From the line containing "coffee cup: none" down to the line containing "kettle: none [1026,518,1075,569]" in the records below, reproduce every line exactly, ends included, and omit all others.

(Pixel coordinate boxes)

################

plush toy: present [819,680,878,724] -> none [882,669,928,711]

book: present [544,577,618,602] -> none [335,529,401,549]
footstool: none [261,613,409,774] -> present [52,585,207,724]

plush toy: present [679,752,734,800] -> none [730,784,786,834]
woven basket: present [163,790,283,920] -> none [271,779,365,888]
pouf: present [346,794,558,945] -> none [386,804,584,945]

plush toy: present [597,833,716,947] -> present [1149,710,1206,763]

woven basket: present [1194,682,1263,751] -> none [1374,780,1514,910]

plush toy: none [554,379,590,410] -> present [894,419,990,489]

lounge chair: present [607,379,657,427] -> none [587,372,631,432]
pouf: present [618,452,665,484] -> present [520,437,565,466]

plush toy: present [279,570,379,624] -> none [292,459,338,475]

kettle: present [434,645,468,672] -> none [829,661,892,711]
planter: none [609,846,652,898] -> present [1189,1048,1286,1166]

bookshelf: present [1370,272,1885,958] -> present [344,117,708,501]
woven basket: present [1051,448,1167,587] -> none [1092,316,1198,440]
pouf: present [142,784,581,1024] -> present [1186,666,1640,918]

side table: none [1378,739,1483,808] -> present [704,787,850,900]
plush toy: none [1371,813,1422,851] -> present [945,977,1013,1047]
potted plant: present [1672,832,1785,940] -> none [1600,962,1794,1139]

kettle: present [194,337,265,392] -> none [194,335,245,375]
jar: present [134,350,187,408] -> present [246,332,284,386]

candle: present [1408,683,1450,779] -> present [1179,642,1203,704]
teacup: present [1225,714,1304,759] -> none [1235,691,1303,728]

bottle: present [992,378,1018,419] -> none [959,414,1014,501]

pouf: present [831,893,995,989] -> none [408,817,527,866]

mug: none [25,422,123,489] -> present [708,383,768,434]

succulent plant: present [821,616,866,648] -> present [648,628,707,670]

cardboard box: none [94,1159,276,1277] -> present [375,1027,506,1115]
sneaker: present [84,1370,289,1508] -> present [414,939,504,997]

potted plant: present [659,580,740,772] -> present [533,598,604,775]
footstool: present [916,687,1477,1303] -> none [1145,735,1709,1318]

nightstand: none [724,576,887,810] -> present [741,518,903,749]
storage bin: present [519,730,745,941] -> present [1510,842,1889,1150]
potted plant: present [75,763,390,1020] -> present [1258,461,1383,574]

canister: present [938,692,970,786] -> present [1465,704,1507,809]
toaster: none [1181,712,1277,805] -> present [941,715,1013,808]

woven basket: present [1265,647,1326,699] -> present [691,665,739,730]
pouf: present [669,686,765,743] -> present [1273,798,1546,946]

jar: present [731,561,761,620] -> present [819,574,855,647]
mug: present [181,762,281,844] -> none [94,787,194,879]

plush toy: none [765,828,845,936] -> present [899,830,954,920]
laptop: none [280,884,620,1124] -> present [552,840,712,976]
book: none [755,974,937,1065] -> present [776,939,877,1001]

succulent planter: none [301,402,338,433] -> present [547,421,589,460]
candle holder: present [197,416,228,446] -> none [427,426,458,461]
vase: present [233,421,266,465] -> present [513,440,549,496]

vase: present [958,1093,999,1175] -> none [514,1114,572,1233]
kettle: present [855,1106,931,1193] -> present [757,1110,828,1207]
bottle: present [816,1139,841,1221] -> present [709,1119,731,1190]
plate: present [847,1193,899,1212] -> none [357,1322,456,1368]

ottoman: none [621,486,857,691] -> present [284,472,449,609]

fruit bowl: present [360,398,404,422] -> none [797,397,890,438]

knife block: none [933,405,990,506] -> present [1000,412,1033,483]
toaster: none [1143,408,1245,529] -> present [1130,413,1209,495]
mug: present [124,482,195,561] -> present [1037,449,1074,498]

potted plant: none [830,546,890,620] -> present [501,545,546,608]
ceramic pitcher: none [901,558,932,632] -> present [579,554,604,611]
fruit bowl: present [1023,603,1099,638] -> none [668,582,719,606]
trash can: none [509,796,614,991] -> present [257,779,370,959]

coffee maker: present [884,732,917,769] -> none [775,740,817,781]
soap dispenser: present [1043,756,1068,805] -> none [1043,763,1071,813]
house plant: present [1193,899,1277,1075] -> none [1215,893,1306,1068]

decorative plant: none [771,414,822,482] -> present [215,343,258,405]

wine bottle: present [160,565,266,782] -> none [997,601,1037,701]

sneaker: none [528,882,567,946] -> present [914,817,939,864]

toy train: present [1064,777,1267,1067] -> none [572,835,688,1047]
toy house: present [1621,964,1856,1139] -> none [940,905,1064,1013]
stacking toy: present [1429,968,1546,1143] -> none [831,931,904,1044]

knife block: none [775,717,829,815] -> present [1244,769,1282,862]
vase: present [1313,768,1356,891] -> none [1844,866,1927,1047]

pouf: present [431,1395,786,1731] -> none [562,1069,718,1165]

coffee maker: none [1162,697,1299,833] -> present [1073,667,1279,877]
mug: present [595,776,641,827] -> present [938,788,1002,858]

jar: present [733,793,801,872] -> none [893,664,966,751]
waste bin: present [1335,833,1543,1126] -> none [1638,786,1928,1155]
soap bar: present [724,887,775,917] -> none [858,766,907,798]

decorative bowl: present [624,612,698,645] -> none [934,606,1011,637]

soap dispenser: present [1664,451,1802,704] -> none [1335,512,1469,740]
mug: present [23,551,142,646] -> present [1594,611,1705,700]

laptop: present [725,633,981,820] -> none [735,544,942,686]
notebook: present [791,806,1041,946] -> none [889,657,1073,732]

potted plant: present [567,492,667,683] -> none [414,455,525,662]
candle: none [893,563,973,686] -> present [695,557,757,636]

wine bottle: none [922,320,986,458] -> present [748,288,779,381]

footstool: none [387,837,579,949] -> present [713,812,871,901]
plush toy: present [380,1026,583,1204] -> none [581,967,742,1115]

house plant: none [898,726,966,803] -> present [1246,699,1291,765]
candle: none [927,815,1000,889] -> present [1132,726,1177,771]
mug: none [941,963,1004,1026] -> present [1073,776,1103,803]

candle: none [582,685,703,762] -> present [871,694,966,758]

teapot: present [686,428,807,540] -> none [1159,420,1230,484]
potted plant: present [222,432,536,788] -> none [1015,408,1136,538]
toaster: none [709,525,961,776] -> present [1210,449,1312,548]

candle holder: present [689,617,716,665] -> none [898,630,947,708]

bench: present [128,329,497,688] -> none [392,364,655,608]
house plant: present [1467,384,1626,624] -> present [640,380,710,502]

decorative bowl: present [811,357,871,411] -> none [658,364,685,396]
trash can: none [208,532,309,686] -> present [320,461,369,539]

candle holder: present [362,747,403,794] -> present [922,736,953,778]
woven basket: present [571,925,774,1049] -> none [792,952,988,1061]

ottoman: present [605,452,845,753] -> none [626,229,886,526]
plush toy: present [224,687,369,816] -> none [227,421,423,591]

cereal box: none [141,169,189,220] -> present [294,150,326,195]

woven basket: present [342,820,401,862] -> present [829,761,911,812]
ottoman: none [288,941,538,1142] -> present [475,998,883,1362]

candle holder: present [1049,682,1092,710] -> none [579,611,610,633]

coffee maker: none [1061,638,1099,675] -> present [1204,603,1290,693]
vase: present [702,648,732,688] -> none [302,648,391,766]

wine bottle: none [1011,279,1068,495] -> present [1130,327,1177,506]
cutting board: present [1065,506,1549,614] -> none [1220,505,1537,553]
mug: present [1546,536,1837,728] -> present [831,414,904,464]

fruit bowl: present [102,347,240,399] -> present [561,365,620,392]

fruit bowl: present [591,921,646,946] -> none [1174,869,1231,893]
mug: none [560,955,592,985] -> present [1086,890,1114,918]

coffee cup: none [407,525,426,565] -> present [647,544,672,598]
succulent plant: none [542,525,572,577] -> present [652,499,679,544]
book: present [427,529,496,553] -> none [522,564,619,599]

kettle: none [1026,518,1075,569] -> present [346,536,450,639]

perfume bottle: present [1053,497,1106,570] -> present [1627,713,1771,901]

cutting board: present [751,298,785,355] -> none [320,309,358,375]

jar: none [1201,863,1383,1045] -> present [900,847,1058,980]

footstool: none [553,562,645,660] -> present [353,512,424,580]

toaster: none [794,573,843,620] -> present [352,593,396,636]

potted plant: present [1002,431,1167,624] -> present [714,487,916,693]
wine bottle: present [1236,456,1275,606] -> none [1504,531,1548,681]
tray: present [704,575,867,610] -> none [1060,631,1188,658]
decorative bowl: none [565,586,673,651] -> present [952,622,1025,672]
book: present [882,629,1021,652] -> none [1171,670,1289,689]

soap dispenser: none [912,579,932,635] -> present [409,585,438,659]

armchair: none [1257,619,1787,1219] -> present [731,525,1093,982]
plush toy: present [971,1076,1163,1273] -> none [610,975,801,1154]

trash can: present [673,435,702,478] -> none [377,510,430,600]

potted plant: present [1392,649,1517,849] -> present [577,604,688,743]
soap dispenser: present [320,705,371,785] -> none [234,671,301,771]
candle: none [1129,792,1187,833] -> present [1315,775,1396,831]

################

■ Exercise answer:
coffee cup: none [407,525,426,565] -> present [647,544,672,598]
succulent plant: none [542,525,572,577] -> present [652,499,679,544]
book: present [427,529,496,553] -> none [522,564,619,599]

kettle: none [1026,518,1075,569] -> present [346,536,450,639]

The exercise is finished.